I have a regex that does the following:
- Find a word that has two or more adjacent capital letters A-Z ("multi caps word");
- When possible, extend the match to the left and to the right up to another multi caps word, as long as there are no more than three non-multi caps words between each multi caps word; and
- Extend the match to the left and to the right to include sequences of 5 and 3, respectively, non-multi caps words.

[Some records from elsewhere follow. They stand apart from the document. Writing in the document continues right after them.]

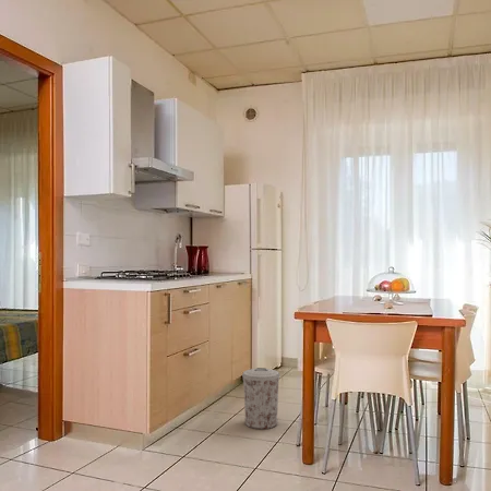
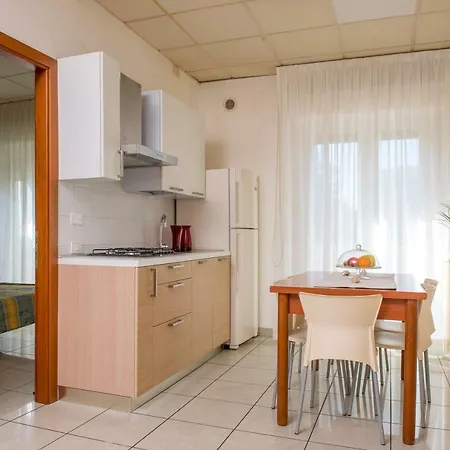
- trash can [241,367,280,430]
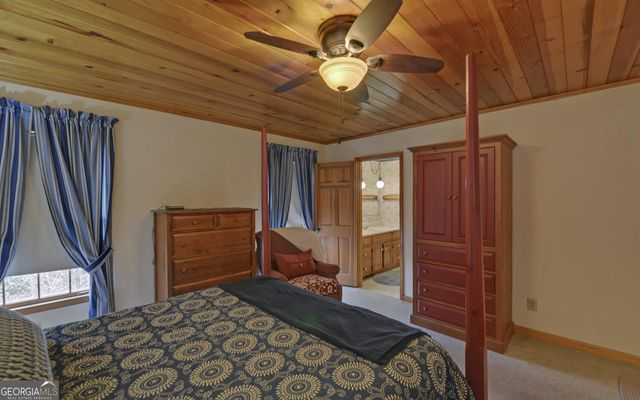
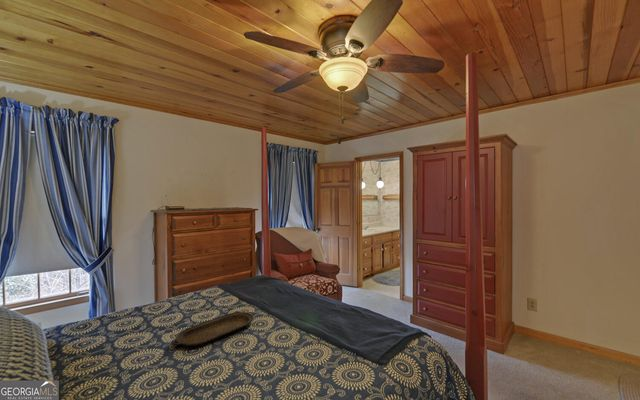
+ serving tray [170,310,256,347]
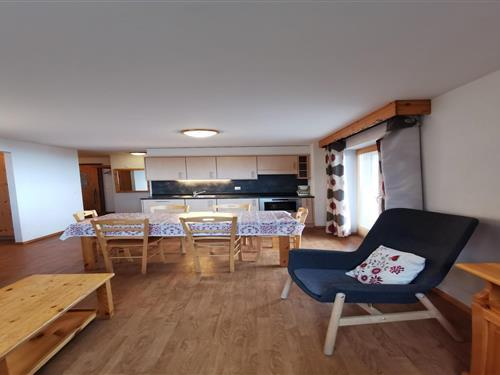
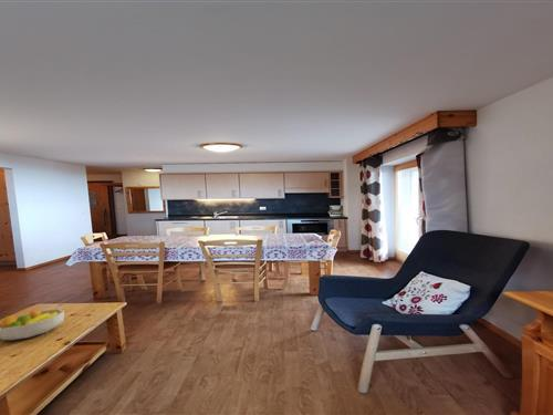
+ fruit bowl [0,308,65,341]
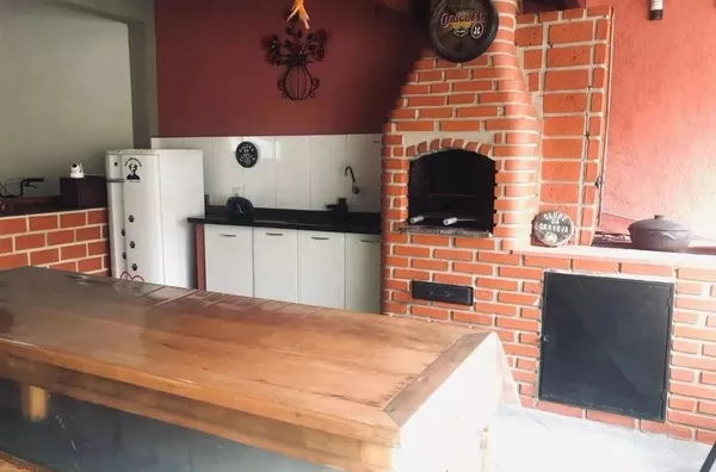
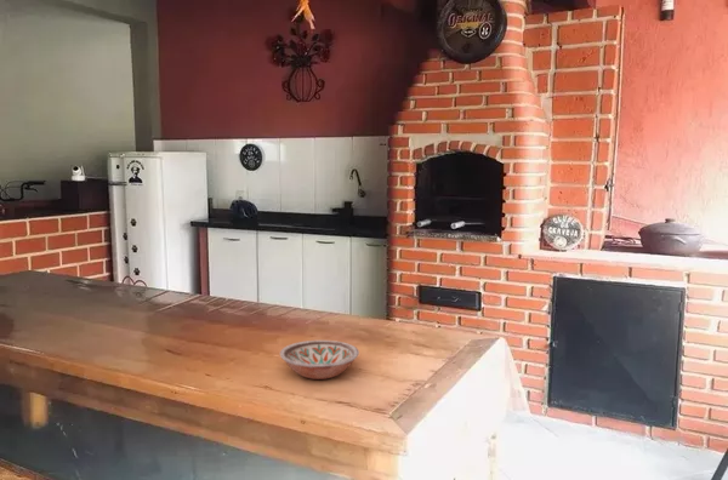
+ bowl [279,339,360,381]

My regex catches the desired pattern but returns a variety of overlapping matches when there are adjacent multi caps words, like AA BB DD below. Please help me tweak my regex to work as desired.
Here is my draft code:
str1 = 'z z z z z11 AA BB DD f f d e gd df sdf ggf we AA ff d f f'
re.findall(r'(?=(\s(?:[^\s]+[\s]+){5}(?:[^A-Z\s]*[A-Z][A-Z]+(?:[^\s]+[\s]+){1,3}?)*?[^A-Z\s]*[A-Z][A-Z]+.*?(?:[\s]+[^\s]+){3}\s))', str1)
Actual Output:
Match 1 - 'z z z z z11 AA BB DD f'
Match 2 - 'z z z z11 AA BB DD f f'
Match 3 - 'z z z11 AA BB DD f f d'
Match 4 - 'gd df sdf ggf we AA ff d f'
Desired output:
Match 1 - 'z z z z z11 AA BB DD f f d'
Match 2 - 'gd df sdf ggf we AA ff d f'